Raising capital for a new business idea is often one of the most challenging tasks that entrepreneurs have to lift their projects off the ground.
In most cases, whether the idea is good or not, the element of credibility is often missing in the picture – although some entrepreneurs may have a track record already to back their claim.
As a general rule, most outsiders will find it hard to invest in a project that is at a seed stage unless they have some sort of personal connection with the entrepreneur.
For that reason, business consultant Jasdeep Singh believes that the best chance entrepreneurs have to raise capital is found within their inner circle – a circle known as the 2Fs, which stands for friends and family.
Family
Family, in this context, is understood as the closest relatives an entrepreneur has, which includes parents, brothers, sisters, cousins, uncles, and even grandparents.
The close connection and the significant number of years during which the members of this group have come to know the founder of the business create the most important asset: trust. Trust takes time and experience to build, and in this case, family will have seen the entrepreneur in a variety of situations over years. It is always easier to communicate a business proposal and the merits of an idea if the people listening already trust you.
That said, keep in mind that just because family may know you since childhood doesn’t mean that the founder doesn’t have to convey the merits persuasively. People may find that some relatives are stricter than expected when it comes to investing money.

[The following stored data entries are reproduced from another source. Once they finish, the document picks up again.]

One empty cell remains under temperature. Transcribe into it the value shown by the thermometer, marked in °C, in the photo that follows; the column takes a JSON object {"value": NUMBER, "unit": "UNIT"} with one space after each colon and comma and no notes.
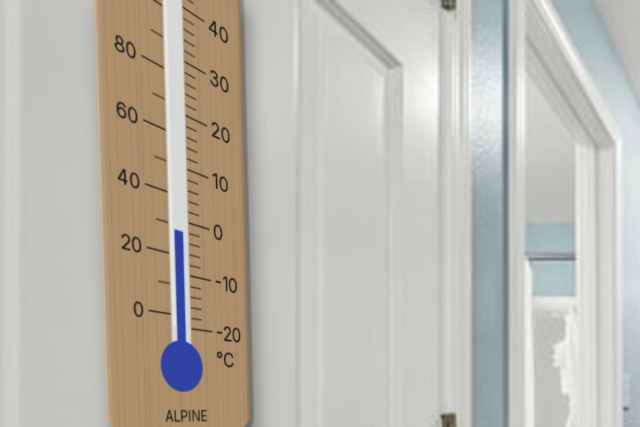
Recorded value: {"value": -2, "unit": "°C"}
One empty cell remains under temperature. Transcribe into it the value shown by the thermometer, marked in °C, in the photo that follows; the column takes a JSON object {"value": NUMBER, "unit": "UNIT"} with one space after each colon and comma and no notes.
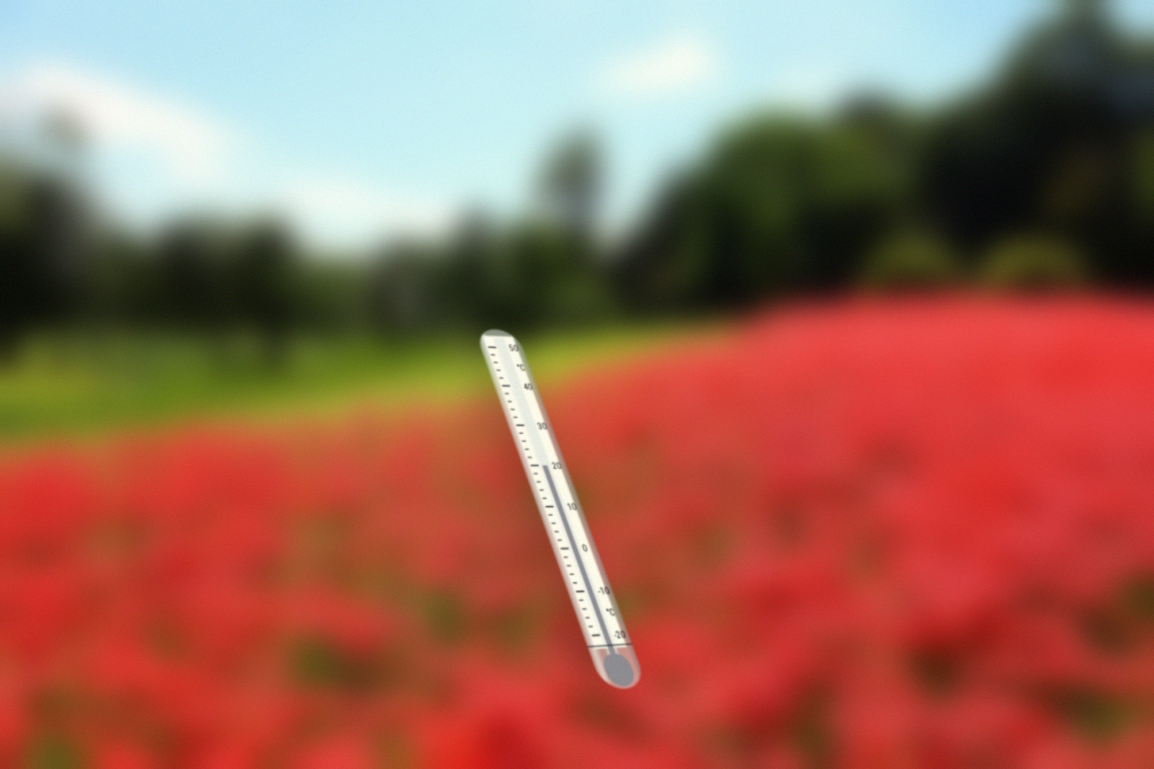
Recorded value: {"value": 20, "unit": "°C"}
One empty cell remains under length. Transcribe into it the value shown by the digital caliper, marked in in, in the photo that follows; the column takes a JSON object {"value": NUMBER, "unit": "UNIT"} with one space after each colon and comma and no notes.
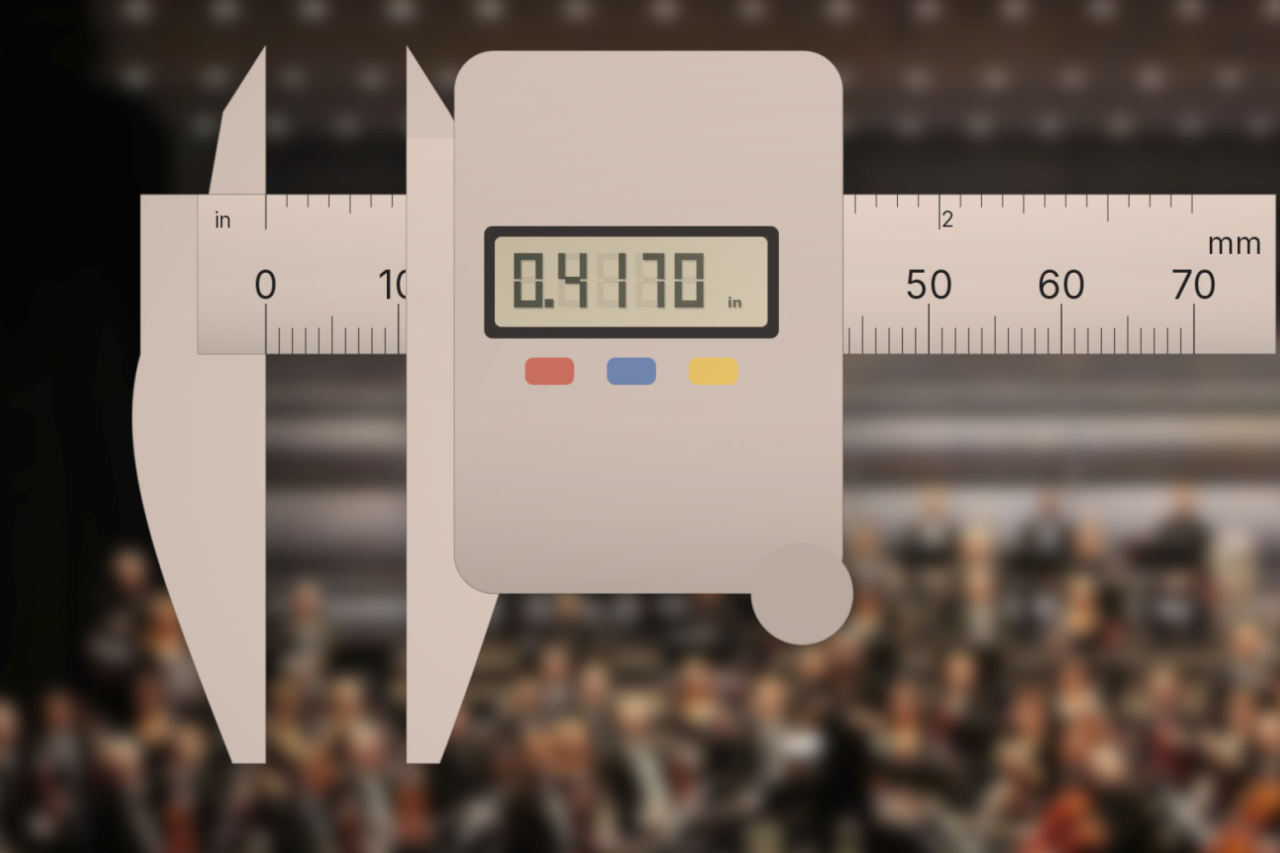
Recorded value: {"value": 0.4170, "unit": "in"}
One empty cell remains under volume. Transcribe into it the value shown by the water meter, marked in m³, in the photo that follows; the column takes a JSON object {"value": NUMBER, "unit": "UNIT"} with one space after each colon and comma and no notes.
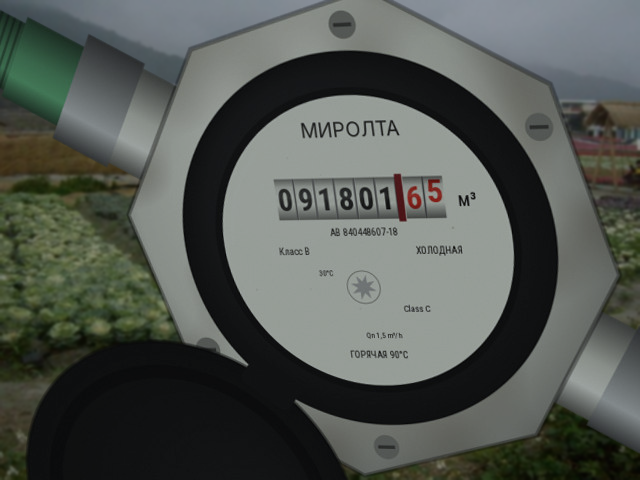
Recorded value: {"value": 91801.65, "unit": "m³"}
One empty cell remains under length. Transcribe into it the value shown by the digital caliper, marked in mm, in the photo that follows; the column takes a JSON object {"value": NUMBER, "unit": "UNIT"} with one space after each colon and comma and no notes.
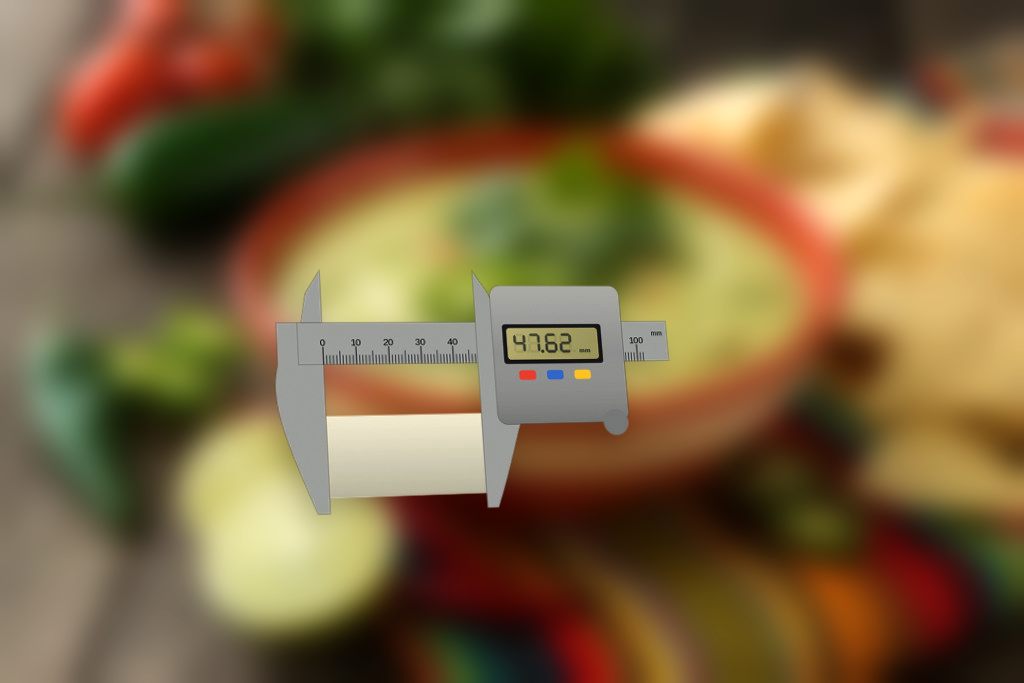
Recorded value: {"value": 47.62, "unit": "mm"}
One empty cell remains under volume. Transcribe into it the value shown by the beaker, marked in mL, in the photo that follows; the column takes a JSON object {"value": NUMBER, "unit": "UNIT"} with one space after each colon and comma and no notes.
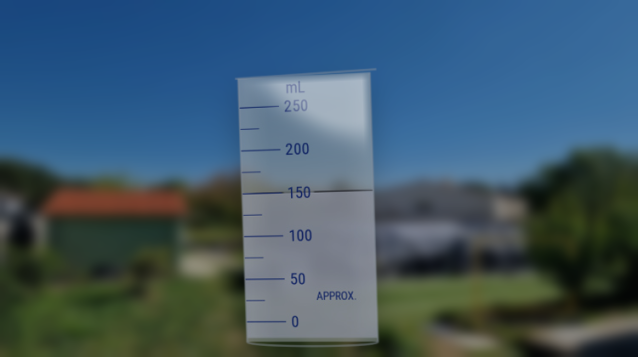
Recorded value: {"value": 150, "unit": "mL"}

According to Dr. Singh, who holds an MBA from the University of Connecticut, entrepreneurs should bring all their guns to any conversation – formal or informal – to solidify their proposal in a way that increases the odds of securing the funding they need.
Friends
Friends come next in the process of raising capital during the early stages of a business. Some of your friends may be in helpful areas, such as your target industry or finance, and may be closer to the founder as a professional than family members.
The credibility barrier for friends will largely depend on prior experiences – known by the prospective investor – in which the founder has managed money or in any successful or failed business endeavors that may have come to their attention.
With friends, entrepreneurs may rely on the relationship to at least be heard in a meeting but should be careful to not over-leverage the relationship and create a negative interaction. No one appreciated feeling forced. Friends also may be placing some of their own reputations on the line to get such a meeting, so be prepared with your best work so as to best present the company as well as the friend.
Friends in this category can also include connections through LinkedIn, alumni groups, and online discussion contacts. Coming out and asking for help can many times stop conversations. Instead, reaching out to learn from them, deepen the conversation, and share ideas can be highly effective ways to build the trust necessary to get a meeting in place. Here, integrity, honesty, and time are critical in each interaction.
Other alternatives to consider

Outside investors are not a group to be overlooked in the quest to finding funding.
In most cases, the people outside your inner circle who might be willing to invest are likely to be well-trained investors who understand not just the risks, but also the potential of your venture.
Singh assures that although this crowd is not an easy one to persuade, if entrepreneurs provide the right kind of information, they can become valuable partners for the business.
Founders should prepare a pitch deck – which is a presentation that highlights the elements of the business idea – to convey the most relevant aspects of the investment.
They should also be ready to answer any questions they might have about the business while having the humility to answer “I don’t know” when the answer seems rather unclear given the early stage in which the business is at.
The importance of having ‘skin in the game’
Any of the three types of investors mentioned above will highly value the fact that the entrepreneur has committed money, time, effort, and a steady job in the pursuit of an idea.
That ‘skin in the game’ factor will be crucial to ensure the success of your proposal, says Singh.
Bottom line
If you are currently struggling to find funding to lift your project off the ground, look no further than these three groups of people as they are the ones who will be the most inclined to say ‘yes’ to your capital raise.